Secondly, Iran's Syria policy has focused on eliminating the terrorist group of ISIL. But for Israel, the greatest threat is from Iran, whose advisors and allies show no signs of leaving unless the mission is accomplished. Besides, Israel opposes any ceasefire in southern Syria. A senior delegation of Israelis has even started consultations with their US counterparts to begin planning a wider strategy to pressure Iran and Hezbollah – which are there at the official invitation of Iraqi and Syrian governments - to leave the Levant as the US-led war on Syria peters out. The plan is to make it less pleasant for Iran to stay than to leave.

 

Finally, Israel does not love Russia's military involvement there either, but can tolerate it. Iran is a different story.
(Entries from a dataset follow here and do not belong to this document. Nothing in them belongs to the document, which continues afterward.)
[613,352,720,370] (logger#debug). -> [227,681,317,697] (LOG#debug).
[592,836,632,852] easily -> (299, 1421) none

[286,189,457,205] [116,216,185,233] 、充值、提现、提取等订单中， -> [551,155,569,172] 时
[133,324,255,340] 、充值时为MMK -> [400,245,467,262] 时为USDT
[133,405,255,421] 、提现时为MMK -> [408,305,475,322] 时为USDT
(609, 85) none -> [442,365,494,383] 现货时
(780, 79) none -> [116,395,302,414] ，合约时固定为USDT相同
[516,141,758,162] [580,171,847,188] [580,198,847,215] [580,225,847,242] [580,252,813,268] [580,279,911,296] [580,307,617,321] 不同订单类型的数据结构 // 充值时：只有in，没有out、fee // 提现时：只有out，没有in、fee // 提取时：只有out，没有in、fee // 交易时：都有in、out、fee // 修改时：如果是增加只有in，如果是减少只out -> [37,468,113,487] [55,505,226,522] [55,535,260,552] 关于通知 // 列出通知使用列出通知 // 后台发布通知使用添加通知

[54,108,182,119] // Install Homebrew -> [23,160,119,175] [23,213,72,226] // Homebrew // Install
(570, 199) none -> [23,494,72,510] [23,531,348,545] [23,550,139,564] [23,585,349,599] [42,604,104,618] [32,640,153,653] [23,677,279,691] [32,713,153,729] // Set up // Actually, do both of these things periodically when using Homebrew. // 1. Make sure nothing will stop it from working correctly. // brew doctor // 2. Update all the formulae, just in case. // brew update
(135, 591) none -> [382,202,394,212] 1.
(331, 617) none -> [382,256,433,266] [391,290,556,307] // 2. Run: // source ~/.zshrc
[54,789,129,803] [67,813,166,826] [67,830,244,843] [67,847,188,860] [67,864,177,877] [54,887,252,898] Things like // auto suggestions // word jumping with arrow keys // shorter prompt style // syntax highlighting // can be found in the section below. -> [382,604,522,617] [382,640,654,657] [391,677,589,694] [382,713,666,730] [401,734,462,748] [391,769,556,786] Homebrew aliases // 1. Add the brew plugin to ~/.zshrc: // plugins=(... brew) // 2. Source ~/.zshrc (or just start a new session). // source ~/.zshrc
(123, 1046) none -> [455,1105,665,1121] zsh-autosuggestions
Russia, unlike Iran, has not anchored its state ideology in never recognizing the Zionist regime. Trump's team has also pursued cooperation with Russia in Syria, but has not sought such cooperation with Iran. Indeed, the US-led mission is to defeat ISIL in designated areas of Iraq and Syria and to set conditions for follow-on operations to increase regional presence and dominance through building permanent military bases and propping up Kurdish-Arab proxy forces. All this to appease Israel by making sure that the Russian-US cooperation does not entail acceptance of a permanent Iranian presence in Syria. In fact, the US is seeking to separate Russia from Iran in the Syrian battlefield in order to weaken its role in the country.

 

Another leg of this scheme should be seen in the Saturday resignation of Lebanese Prime Minister Rafiq Al-Hariri in a bid to lay political pressure on Hezbollah accompanied by the US sanctions against Lebanon's banking system and Israel's rather naive military threat to Lebanon. All this is meant to lay pressure on Tehran and its allies to start a new round of schemes that rely on political and economic leverage after the failure of the war-of-militancy initiative that started by the US and its allies in the region some 6 years ago. And part of this new plot is materialized through the advancement of the Syrian Democratic Forces in Southeastern Syria to come in control of the strategic city of Albu Kamal along the border with Iraq to open up a corridor from the Kurdish populated Northeastern Syria to the South-East that borders Jordan and cut off the corridor that has been opened by the Resistance Front from Iraq to the Mediterranean.

 

This is not the end of the US intervention in the region. It is just a transition from proxy warfare to another plot that is comprised of the use of a smaller number of selected proxy militants but combined with economic and political leverage. Now that the US and its allies have come to realize that they can't move Iranian allies, they intend to play all their remaining cards to receive as many concessions from Tehran and its allies as possible.